The hospitality industry is one of the most know customer-centred businesses. Within this business a large amount of customer data is being processed. Data helps to deliver and understand the customer, the customer’s needs, wants, desires and wishes. Data mining is an automated process, which helps organisations to search through all the collected data to discover patterns and trends. (Magnini, Honeycutt, & Hodge, 2003)
Most of the data base systems used within the hospitality industry are the CRS (reservation), PMS (property), POS (sales) and loyalty programs. Here for data mining and analytics play a huge role within the industry. (Chamelian, 2015)
With the combination of these data, hoteliers can take action guest on a consistent level. With this information they can go beyond their traditional loyalty programs and understand the behaviour, choices and needs of a particular segment. This offers hotels the opportunity to identify opportunities and attract new guests. (Dragosavec, 2015)
The primary concern is the management of the existing data. This requires investments into different kind of systems, programs and hardware. And most important, trained and skilled staff who work on maintaining existing data. This is time consuming. Below some tips and tricks on use data mining effectively in the hospitality industry. (Magnini, Honeycutt, & Hodge, 2003)
#1 Match your IT priorities with an appropriate provider. See who can translate your data into valuable information.
#2 Build segmentation and predictive models. One consumer can fit into different segments. But building a suitable model and segment to fit in is key in the hospitality industry. Find a supplier who creates experienced models who strengthen the expertise of the IT department.
#3 Collect data to support the models. By collecting the accurate data, this input can lead to an increase in the value of the models.
#4 Select the appropriate tools for analysis and prediction. Instruments like genetic algorithms, neural networks and decision trees can be used for data mining in the hotel industry.
#5 Demand timely output. Check the output of the data as it varies far and wide.
#6 Refine the process. As datamining is an ongoing process it is key to continuously modify and refine the conditions of the inputs and outputs. Especially in a competitive environment.
#7 Hire a well-trained staff and a knowledgeable IT manager. It is very important for productive data mining that both the IT manager and the staff (management) are able to interpret the outcome of the data.
Moreover, there are also some limitation and boundaries to data mining. (Agganwai, 2015)

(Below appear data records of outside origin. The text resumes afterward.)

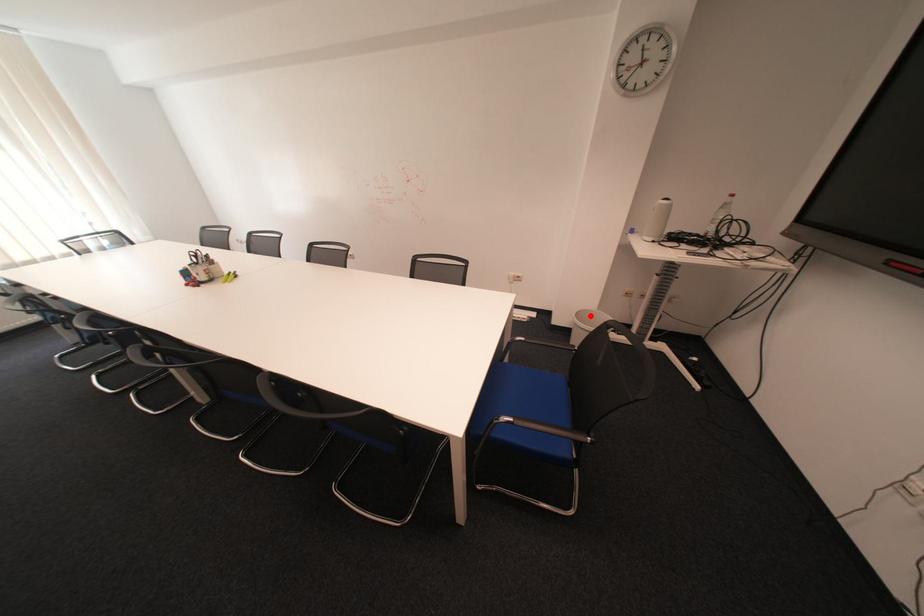
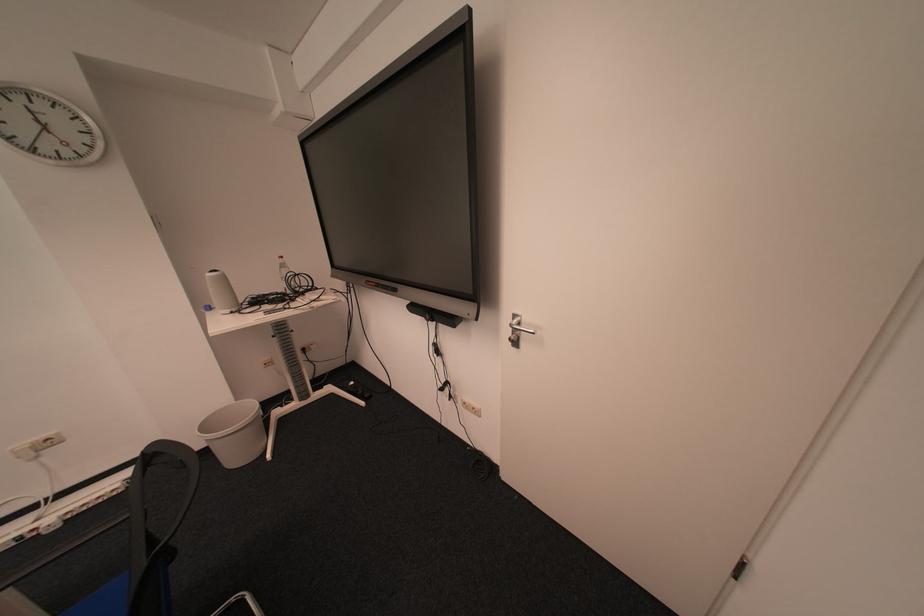
Question: A red point is marked in image1. In image2, is the corresponding 3D point closer to the camera or farther? Reply with the corresponding letter.

Choices:
 (A) The corresponding 3D point is closer.
 (B) The corresponding 3D point is farther.

Answer: (B)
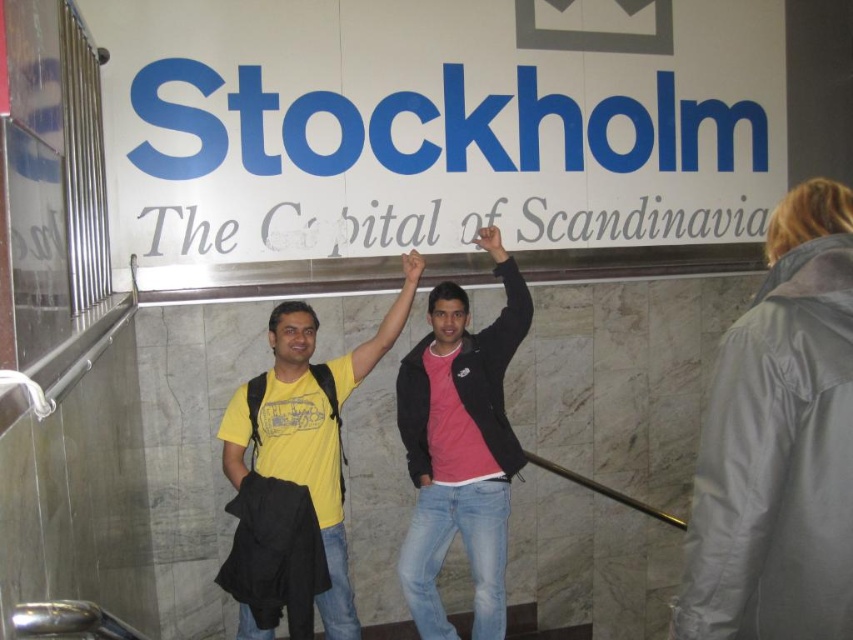
Which is below, pink matte jacket at center or yellow matte t-shirt at center?

pink matte jacket at center is below.

Locate an element on the screen. This screenshot has height=640, width=853. pink matte jacket at center is located at coordinates (460, 448).

Locate an element on the screen. pink matte jacket at center is located at coordinates (460, 448).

#1 Data mining analyses only data collected from existing customers. Data mining software does collect information about patterns from the guest loyalty programs, reservation and property systems. This technology does not provide information about segments which are not yet in the data base. As well information about the customers who are in competitor’s systems.
#2 Databases used in the mining process are often hotel-brand specific. Data bases do create prediction models that are brand sensitive. Marketing information can be useless if the hotel wants to predict customer demand (based on brand-portfolio).
#3 Data mining may not segment travellers by psychographic traits. Personality distribution amongst travellers are not the main input for data-mining systems. Sometimes, psychological factors influence customer purchase behaviour.
#4 Data mining does not provide information about customers’ though process. Important for the organisation is to (within data-mining), ask the customers’ needs are and what the hotel (product/service) is about. Called: conducting in-depth conversation.
Agganwai, C. C. (2015). Data Mining: The Textbook. Switzerland: Springer.
Chamelian, S. (2015). Using data mining and analytics to your hotel’s advantage. Retrieved October 2, 2016, from E Hotelier: https://ehotelier.com/insights/2015/09/09/using-data-mining-and-analytics-to-your-hotels-advantage/
Dragosavec, G. (2015, September). Big Data Analytics in Hotel Industry. Retrieved October 2, 2016, from KD Nuggets News: http://www.kdnuggets.com/2015/09/big-data-analytics-hotel-industry.html
Magnini, V. P., Honeycutt, E., & Hodge, S. (2003). Data Mining for Hotel firms: Use and limitations. Cornell University.